However, English did walk around Coyle Park and visited the stalls.
He managed to get a few selfies with the crowd too.
It was quite a change of pace for English, who on Saturday was in Invercargill shearing sheep alongside shearing great Sir David Fagan to promote the world shearing championships.
The Big Gay Out crowd might not be as sympathetic as the Southland sheep farmers: last year then-prime minister John Key was spat at and booed off stage by anti-TPP protesters, who also glitter bombed him.
The annual event held in Auckland draws thousands of people to celebrate the lesbian, gay, bi-sexual and transgender communities around the city and the country.
This year the event is as colourful as it gets, with gay pride flags fluttering and flamboyantly dressed drag queens floating about the grounds in Coyle Park in Point Chevalier.
"It's all about us today darling," said Vanessa, a member of the LGBT community.

**TASK 1:** In the Big Gay Out report, copy the stretch from "The Big Gay" through "the LGBT community.".
**TASK 2:**
Answer these from the Big Gay Out report:
(a) What was English doing in Invercargill on Saturday?
(b) In which park in Point Chevalier is the event held?
(c) Who was spat at and booed off stage by anti-TPP protesters last year?
The items come from a separate source.

**DATA ENTRIES:**
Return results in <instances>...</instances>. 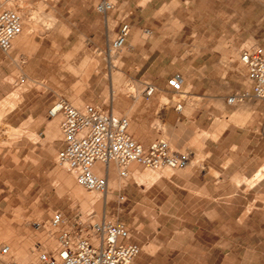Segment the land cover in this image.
Masks as SVG:
<instances>
[{
  "label": "rangeland",
  "instance_id": "obj_1",
  "mask_svg": "<svg viewBox=\"0 0 264 264\" xmlns=\"http://www.w3.org/2000/svg\"><path fill=\"white\" fill-rule=\"evenodd\" d=\"M171 1L162 9L164 15L149 22L153 28L149 44L155 53L150 54L148 66L156 74L163 69L169 73L176 70L182 58L192 60L198 46L212 48L222 54V64L246 72L239 63L240 51L256 45L264 47V0ZM85 3L0 0V10L21 11L24 22L31 19L34 24L31 43L6 53L8 69L3 82L7 87L0 93V250L13 246L4 258L17 264H39L43 253L58 255L61 230L75 228L76 223L87 227L99 219L125 224L130 240L141 248L138 264H264V182L251 191L259 181L235 176L221 186L222 197L198 200L193 197L192 183L184 182L195 162L175 170L130 165L140 173L151 169L159 174L156 179L139 181L130 174L125 184L111 188L112 198L103 204H89L73 195L64 175L72 173L56 162L62 138L59 122L52 128L53 138L47 136L52 121L47 111L57 98H65L80 109L86 104L103 105L105 110L110 106L116 115L130 119V132H136L133 138L137 142L146 145L148 137L134 129V109L118 106L121 96L125 100L128 95L135 100L142 98L143 87L134 86L125 70V61L131 56L128 41L121 52H106L108 40L115 36L111 29L116 22L111 14L104 16L105 37L93 39L88 33L78 38ZM117 10L116 6L114 12ZM87 22L90 26L94 21ZM71 30L75 34L65 40ZM174 31L184 35L173 39ZM54 32L62 37L54 39ZM164 42L168 51L165 56L158 52ZM115 56L117 68L111 67ZM113 70L122 73L117 84ZM246 87L250 88L249 81ZM78 89L94 90V100L77 102L75 98H81ZM18 92L21 102L16 108L3 107ZM163 101L167 102L165 98ZM157 137L166 140L173 151L184 152L165 132ZM112 169L109 182L119 178L114 163ZM56 211L64 214L67 225L54 230L49 220Z\"/></svg>",
  "mask_w": 264,
  "mask_h": 264
},
{
  "label": "crops",
  "instance_id": "obj_2",
  "mask_svg": "<svg viewBox=\"0 0 264 264\" xmlns=\"http://www.w3.org/2000/svg\"><path fill=\"white\" fill-rule=\"evenodd\" d=\"M91 1L85 0V14L81 21L83 29L79 30L77 37L87 36L90 33L91 38L102 39L106 35L104 16L96 11V5L102 0H96L94 4H91ZM111 1L118 9L117 13L114 11L109 13L116 22L111 31L116 36L124 23L130 26L127 41L131 56L125 61L127 76L136 83L134 86L143 87L141 100H135L130 95L126 98L128 100H125L121 96L118 105L121 109L124 106L134 109L131 114L134 129H139L140 135L148 136L145 140L146 145L139 140L138 142L147 147L159 139L157 136L165 132L172 142L178 143L179 150L190 153V163L195 162V164L191 166V172L184 182L192 183L193 197L198 200L222 197L219 192L227 179L229 182L235 176H243L247 180L253 179L264 166V102L252 99L237 105L227 102L229 97L248 89L246 72L222 64L220 61L222 54L212 48L198 46L191 54L192 60L182 58L179 62L181 65L176 70L169 73L163 69L159 74L154 73L148 66L150 54L155 53L149 44V39L153 37V28L149 22L152 18L158 19L164 15L165 11L162 9L172 1ZM177 7L178 5L175 9ZM88 19L94 21L90 26ZM139 32L141 41L140 38L138 39ZM56 33L54 32L51 37L54 39L62 37L61 34ZM74 34L75 32L71 30L64 36L65 40ZM178 35L184 33L172 32L173 39ZM195 35L192 34L193 37ZM164 37L166 38L167 35L165 34ZM158 52L164 56L168 54L167 42H164V47H158ZM7 69V55L0 49V93H4L7 87L3 82ZM172 77H178L181 81L182 93H176L168 85V80ZM100 81L98 79L97 82ZM146 84L155 87L154 93L150 96L144 93ZM80 92L81 90L78 89L77 93ZM93 95L94 90L85 89L81 92V98L76 97L75 100L83 104L93 101ZM111 96L110 100H113V93ZM163 98L167 102H164ZM6 102L3 107L7 105ZM180 102L182 109L177 111L176 106ZM101 107L105 108L103 105ZM47 118H49L48 111ZM56 119L59 122L58 118L51 119L48 125L47 136L50 140L55 135L52 128L57 126ZM130 130L131 121L129 132ZM130 134L134 137L136 132L132 130ZM62 146L61 138L60 149ZM95 172L103 175L98 170ZM227 174L228 177L225 176ZM256 181L259 183L254 185L251 191L261 187L264 174ZM243 185L244 183L240 186ZM235 190L239 189L235 188ZM211 191L214 193L211 194Z\"/></svg>",
  "mask_w": 264,
  "mask_h": 264
},
{
  "label": "built area",
  "instance_id": "obj_3",
  "mask_svg": "<svg viewBox=\"0 0 264 264\" xmlns=\"http://www.w3.org/2000/svg\"><path fill=\"white\" fill-rule=\"evenodd\" d=\"M116 10L111 0H102L96 5V11L103 16ZM23 31V20L14 9L0 10V49L9 53L13 41ZM130 26L124 23L119 33L108 40V54L121 51L126 45ZM239 63L245 68L250 88L229 97L231 105L247 100L264 102V47L256 45L242 49ZM168 85L182 93V84L178 77L168 80ZM155 87L146 84L144 93L150 96ZM182 103L176 106L181 111ZM50 119H59L63 146L58 151L56 162L75 175L78 183L86 190L105 192L108 188L107 176L110 165H117L122 178H129L131 164L153 169L170 170L185 168L191 156L188 152L173 151L164 139H157L149 146L137 142L129 132L130 119L118 116L112 108L86 104L83 109L73 106L65 98H57L48 110ZM99 165L104 175L95 172ZM52 229L67 225L62 212L56 211L49 220ZM89 233L96 236V241ZM131 233L120 221H104L95 227L76 223L75 228L63 229L59 236L60 250L57 256L43 253L39 264H138L136 259L141 248L131 240ZM10 254V248L0 250V264H17L4 257Z\"/></svg>",
  "mask_w": 264,
  "mask_h": 264
},
{
  "label": "bare ground",
  "instance_id": "obj_4",
  "mask_svg": "<svg viewBox=\"0 0 264 264\" xmlns=\"http://www.w3.org/2000/svg\"><path fill=\"white\" fill-rule=\"evenodd\" d=\"M262 1V0H261ZM19 15L22 17V13H21V11H19ZM22 20H23V18H22ZM33 26H34V24H33V21H31V19H27V21H25L24 22V20H23V31H22V33L17 37V39H15L13 42H14V44H15V47L16 46H18V47H23V46H25V44H27V43H31V39H32V37H31V34H32V28H33ZM37 29V28H36ZM12 47H13V44H12ZM11 50H12V48H11ZM123 50V49H122ZM121 50V51H122ZM120 51V52H121ZM118 55V54H117ZM113 57H114V55H113ZM117 58H118V56H115V59H112V60H114V63L112 62L111 63V67H113V68H117V66H116V63H117ZM114 71V73H113V75H112V78H113V81H114V83L115 84H117L119 81H120V79L122 78V73H120L119 71H117V70H113ZM107 93V92H106ZM113 93L115 94V90H113ZM21 102V98H20V96H19V92H18V94L17 95H14V98H12L11 100H9L8 102H6L7 103V105L8 106H10L9 108L10 109H12L13 107H15L18 103H20ZM1 106V105H0ZM5 106V105H4ZM9 109V110H10ZM58 120L56 119L55 120V122H57ZM7 127H9L8 125H7ZM7 130H9V129H7ZM12 130V129H11ZM14 130V129H13ZM12 130V132H15V131H13ZM7 132H11V131H7ZM12 134V133H11ZM18 134V133H17ZM13 136H14V133L12 134ZM32 136H33V134H32ZM32 139V138H31ZM131 165H136V164H131ZM117 166V165H116ZM118 168V167H117ZM66 168L64 167V170H65ZM64 170H62V171H64ZM96 170H98V171H100L101 173H103V175H104V172L103 171H101V168H100V166L99 165H97L96 167H95V171ZM61 171V172H62ZM128 172H130L129 173V175L130 174H133L134 176H135V179H138V181L139 180H142V179H147V178H150V179H156L157 178V176H158V171L157 170H148L147 172H143V173H140V172H138L136 169H134V168H132V167H130L129 169H128ZM63 173H65V172H63ZM111 173H112V164L110 165V173L108 174V176H107V179H108V188H107V190L105 191V192H97V191H91L92 193H87V191H85V190H83V188H81V185L78 183V181H77V179H76V177H75V175L74 174H70V175H66V174H64L65 176H67V178H68V183H69V186H70V188L72 189V192H73V195H75V197H77V198H81V197H83V198H85V200H87V202L89 203V204H91V203H98V202H101V204H103V203H107V201H109L111 198H112V194H111V188H119L121 185H123V184H125L126 183V181H127V179L128 178H122L121 176H120V174H119V170H118V175H119V178L117 179V180H115L114 182H109V177H110V175H111ZM264 174V168L253 178V180L252 181H256V180H258V179H260L261 177H262V175ZM150 179H148V180H150ZM251 181V182H252ZM142 182V181H141ZM151 183V182H150ZM97 192V193H96ZM97 221V222H96ZM95 222H93V226L95 227L96 225H98V224H100V223H102V222H100L99 221V219L98 220H96ZM100 222V223H99ZM104 222V221H103ZM90 234V237L93 239V241H96L95 239H96V236L93 234V233H89ZM46 240V239H45ZM46 242V241H45ZM46 244H48V243H46ZM52 245H54V243L52 244ZM54 246H56V245H54ZM11 250H12V248H13V246L12 245H9L8 246ZM44 247V246H43ZM45 248V247H44ZM53 248V247H52ZM56 247H54V249H55ZM46 249V248H45ZM57 249V248H56Z\"/></svg>",
  "mask_w": 264,
  "mask_h": 264
}]
</instances>
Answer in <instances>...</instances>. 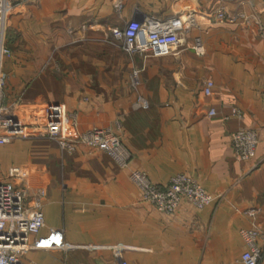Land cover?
I'll return each mask as SVG.
<instances>
[{
  "label": "crops",
  "instance_id": "0c3cea01",
  "mask_svg": "<svg viewBox=\"0 0 264 264\" xmlns=\"http://www.w3.org/2000/svg\"><path fill=\"white\" fill-rule=\"evenodd\" d=\"M224 7L237 22L209 13ZM186 12L182 42L146 55L126 52L111 29L131 19ZM264 0H35L17 3L6 21L2 106L28 125L48 103H63L67 135L111 129L131 157L49 138L0 146V175L42 199L45 227L63 229L60 249L29 248V264H243L242 229H264ZM199 39L204 53L193 48ZM141 69L134 86L131 75ZM214 88L207 96L205 82ZM143 99L144 104L137 105ZM211 108L216 114L209 115ZM253 129V157L240 159L232 134ZM32 129V127H29ZM21 170L9 177L10 167ZM167 184L180 173L215 198L202 209L183 201L173 213L141 197L131 174ZM258 209L255 218L246 214ZM32 240L34 237L31 238ZM259 264H264V257Z\"/></svg>",
  "mask_w": 264,
  "mask_h": 264
},
{
  "label": "built area",
  "instance_id": "2783aa9c",
  "mask_svg": "<svg viewBox=\"0 0 264 264\" xmlns=\"http://www.w3.org/2000/svg\"><path fill=\"white\" fill-rule=\"evenodd\" d=\"M34 1L0 0V146L20 138H49L61 149L69 152L75 151L78 144L100 149L111 156L119 166L126 167L131 154L111 129L94 126L77 138L68 137L69 116L63 103H48L44 108L42 122L30 125L2 106L3 90L8 78L2 69V61L12 54L4 42L6 21L17 3ZM209 14L220 21L228 22H237L243 17L241 13L236 15L228 13L224 7H219ZM187 23L195 24L194 13H181L167 19L154 16L142 20L131 19L123 27H114L111 31L114 39L121 42L126 52L146 55L157 47L172 49L179 46L182 42L181 32ZM193 48L199 54L204 53V47L199 39ZM140 72L139 68L132 72L131 81L134 86L139 84ZM213 88L214 82L207 80L203 88L204 94L210 96ZM261 95L264 99V82ZM136 104H144L143 99H139ZM215 114L216 110L211 108L209 115ZM257 143L258 134L253 129L242 128L232 134V147L240 159L247 160L253 157ZM8 176L19 178L20 168L10 167ZM131 179L138 186L142 199L165 213H173L183 201L202 209L215 198L197 179L186 173L177 174L167 184L152 181L147 174L139 171L133 172ZM44 196V189H38L32 194L29 187L17 186L13 181L0 175V264H29L27 257L29 248L53 250L65 245L63 229H51L46 234L41 233L45 227L42 204ZM246 214L255 218L258 209H248ZM241 235L245 243L241 262L259 264L264 257V229L253 225L248 229H242ZM120 264L128 263L121 261Z\"/></svg>",
  "mask_w": 264,
  "mask_h": 264
}]
</instances>
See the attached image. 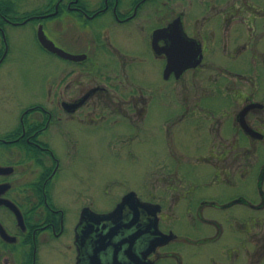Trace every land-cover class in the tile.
Masks as SVG:
<instances>
[{
	"label": "flooded vegetation",
	"instance_id": "flooded-vegetation-1",
	"mask_svg": "<svg viewBox=\"0 0 264 264\" xmlns=\"http://www.w3.org/2000/svg\"><path fill=\"white\" fill-rule=\"evenodd\" d=\"M176 19L203 59L166 77L170 37L161 30ZM27 36L34 51L22 49ZM42 37L76 59L49 49ZM219 46L229 64L217 67L215 79L209 56ZM192 47L184 64L197 55ZM25 55L60 70L61 82L48 85L43 99L34 94L16 102L18 114L0 133V165L7 167L0 172V198L11 204H0V264H240L245 235L254 231V242L262 240L264 0H0V90L12 91L2 78L21 68ZM139 64L148 74L161 71L181 90L198 88V77L208 74L200 97L178 101L175 122L193 126V150L200 152L174 154L176 178L158 195L144 199L128 190L104 207L95 194L80 195L70 206L51 135L70 138L71 121L90 128L117 117L131 122ZM139 90L144 117L155 99L150 90ZM200 164L208 177L203 183L193 178ZM251 176L258 199L246 190ZM132 191L140 203L129 200L112 216H97L114 211ZM226 225L232 237L225 240L235 244L227 247V262L219 263L209 257V245ZM235 233L243 237L237 240ZM263 256L264 243L248 264Z\"/></svg>",
	"mask_w": 264,
	"mask_h": 264
},
{
	"label": "rangeland",
	"instance_id": "rangeland-1",
	"mask_svg": "<svg viewBox=\"0 0 264 264\" xmlns=\"http://www.w3.org/2000/svg\"><path fill=\"white\" fill-rule=\"evenodd\" d=\"M23 48L33 51L37 49L30 36L22 41ZM216 50L219 51L217 54L209 56V67H215L209 70V76L213 74L215 79L218 76L217 67L229 64L222 56L220 46ZM239 66L240 63L237 68ZM46 67L44 58L38 56L31 58L30 55H25L22 56L20 69L3 76L2 82L12 91L0 90V133L9 126L8 121H5L18 114V107L14 105L16 102H28L35 97L34 94H39L36 99H43L45 96L42 95L48 85L61 82L60 70ZM133 76L134 87H138L134 98L139 100L136 105L134 103L131 122L117 117L116 122H101L97 127L90 128L78 121H71V130L74 133H71L70 138L63 140L51 135L52 147L61 161L63 170L61 179L65 175V183L68 185L70 206L77 205L76 201L80 195L91 197L95 194L98 200L101 199L99 205L101 207L110 204L111 198L115 199L128 190L137 191L144 199L147 193L158 195L176 178L174 154L183 153L187 157H193L200 152L193 150V147H196L195 140L190 136L193 133V126L191 129L188 126L182 128L175 122L180 109L177 106L178 101L183 98L200 97L204 92L201 88L208 85L206 79L208 74L203 72L198 77V88L190 84V90H181L178 86L165 82L161 71L145 73L143 64L135 67ZM139 87L150 90L151 96L155 99L150 103L149 111L144 117L139 114L142 103ZM190 159L194 161V158ZM202 165L204 164L197 167L196 174L193 171V178L199 179L200 183L208 178L206 167ZM246 190L258 199L253 191V176L246 181ZM216 217L225 223L221 214H216ZM249 218L247 213L246 219ZM262 222L260 242H254V231L245 235L247 245L242 250L240 264H248L252 258L250 255L257 246L263 245L264 214ZM227 229L226 225L225 234L217 242L209 245V257L213 256L219 263L227 262V247L235 244H227L225 239L230 240L232 237ZM209 233L215 234V230L209 228ZM235 236L237 240L243 237L240 233ZM262 258L259 264H264V256Z\"/></svg>",
	"mask_w": 264,
	"mask_h": 264
},
{
	"label": "water",
	"instance_id": "water-1",
	"mask_svg": "<svg viewBox=\"0 0 264 264\" xmlns=\"http://www.w3.org/2000/svg\"><path fill=\"white\" fill-rule=\"evenodd\" d=\"M181 27H182V24H181L180 19H176L167 28L161 30L162 32H166V35H169V37H170V41L168 42V46L165 48V51H166L167 56H168V62H167L166 70H165L166 77H168L169 72H171L172 70H175L178 73H180L182 71V69H186L189 67H196L202 62V59H203L202 58V50H201L200 45L196 41H190V39L187 37V35L182 32ZM178 30H180L179 34L182 37V39H179L176 41L175 36H176V33ZM42 41L49 49H52V50L58 52L63 57H69L72 59H76V57L74 55L66 53L65 51L57 48L51 41H49L45 37H42ZM192 46L195 47V51L197 52V55L191 60V63L184 64V62L190 60L189 58L184 56V53L186 51L190 50L191 49L190 47H192ZM245 128L247 130L251 131L250 128L248 129L246 126H245ZM5 169H7V167L0 165V172H2ZM4 187H5L4 185L0 184V194L3 192ZM129 200L139 202V199L137 198V193L135 191L128 193L125 196L123 202L114 211H112L110 213H106V214H97V216L98 217H110L113 214H115V212L122 209L125 206V203ZM5 202L11 206L10 201L3 200L0 198V204L5 203ZM13 208H15V207L13 206ZM15 210L17 211V209H15ZM153 214H154V212H153ZM158 243H159V240L153 244V247H155V245H157Z\"/></svg>",
	"mask_w": 264,
	"mask_h": 264
}]
</instances>
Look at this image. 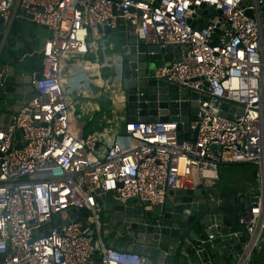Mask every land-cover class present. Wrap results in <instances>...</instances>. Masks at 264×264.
Wrapping results in <instances>:
<instances>
[{"label": "built area", "instance_id": "1", "mask_svg": "<svg viewBox=\"0 0 264 264\" xmlns=\"http://www.w3.org/2000/svg\"><path fill=\"white\" fill-rule=\"evenodd\" d=\"M263 8L264 0H0L6 28L22 18L51 32L34 96L0 121L2 264H157L107 246L102 195L152 211L170 190L220 185L223 165H254L264 182ZM121 25L146 46L181 51L155 67V79L198 94L195 141H180L172 121L126 122L121 131L115 116L88 131L101 99L115 107L119 92L111 47H97L100 29ZM251 199L240 222L257 247L264 186ZM235 264L249 261L240 254Z\"/></svg>", "mask_w": 264, "mask_h": 264}, {"label": "water", "instance_id": "2", "mask_svg": "<svg viewBox=\"0 0 264 264\" xmlns=\"http://www.w3.org/2000/svg\"><path fill=\"white\" fill-rule=\"evenodd\" d=\"M134 30V26L121 25L116 35L109 28L100 29L106 38L97 43L98 48L109 47L111 38H117L111 48L118 64L117 114L126 116L128 123L178 122V139L195 141L198 130L190 126L197 121L198 94L155 79V62L179 61L181 51L146 46L136 40ZM50 36L46 26L30 20L16 19L6 28L0 19V121L8 123L24 101L34 96L32 79L41 76L43 49ZM221 109L220 115L225 116L228 105ZM119 129L123 131L125 123ZM114 196L109 192L100 198L105 203L103 217L112 228L104 234L111 248L142 253L157 264H235L240 254L249 264H264V241L254 247L252 235L240 222L251 211V194L232 193L224 183L201 184L185 191L170 190L165 204L152 211L136 199L123 204ZM3 261L0 256V264Z\"/></svg>", "mask_w": 264, "mask_h": 264}, {"label": "crops", "instance_id": "3", "mask_svg": "<svg viewBox=\"0 0 264 264\" xmlns=\"http://www.w3.org/2000/svg\"><path fill=\"white\" fill-rule=\"evenodd\" d=\"M114 34L117 35L116 32ZM113 37L116 36L114 35ZM113 37L111 38L112 41L109 44L111 48L115 47V42L117 40V38H113ZM105 75L109 76L108 78H110L108 72ZM106 100L108 99L106 98ZM109 109L110 111L108 115L105 114L103 117V120L105 122L107 120H114L115 116L120 117L119 125L120 124L123 125L124 123L127 122L126 116H123L122 113L121 115L120 114L118 115L116 112V108L113 105L109 107ZM236 167H242L240 168L242 170H238L239 171L238 172ZM221 180L222 183H224L227 190H229L232 193L243 194V195L260 193L264 186L263 180L257 177V168L254 165H250V164L223 165L221 168Z\"/></svg>", "mask_w": 264, "mask_h": 264}, {"label": "rangeland", "instance_id": "4", "mask_svg": "<svg viewBox=\"0 0 264 264\" xmlns=\"http://www.w3.org/2000/svg\"><path fill=\"white\" fill-rule=\"evenodd\" d=\"M162 65H164V62H155V67L156 68H158V67H160ZM102 106H103V113H98L97 114L98 118L95 119L94 122L87 121V126H89L88 127V131L102 130L105 126H107L105 121L103 120V117H104L105 114L108 115V113L110 111L109 107H111L112 105H111L110 101L106 100V97H105V99H102ZM76 111L77 112L81 111L79 106H77V110ZM100 119H102V120L100 121ZM240 168H242V167H236L237 171L238 170H242ZM107 221H108V219H105V222H107ZM195 230H196V232L199 235L203 234V232L199 228L196 227Z\"/></svg>", "mask_w": 264, "mask_h": 264}]
</instances>
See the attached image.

**EXERCISE RESPONSE 1:**
The Big Gay Out crowd might not be as sympathetic as the Southland sheep farmers: last year then-prime minister John Key was spat at and booed off stage by anti-TPP protesters, who also glitter bombed him.
The annual event held in Auckland draws thousands of people to celebrate the lesbian, gay, bi-sexual and transgender communities around the city and the country.
This year the event is as colourful as it gets, with gay pride flags fluttering and flamboyantly dressed drag queens floating about the grounds in Coyle Park in Point Chevalier.
"It's all about us today darling," said Vanessa, a member of the LGBT community.

**EXERCISE RESPONSE 2:**
(a) He was shearing sheep alongside Sir David Fagan to promote the world shearing championships.
(b) Coyle Park.
(c) Then-prime minister John Key.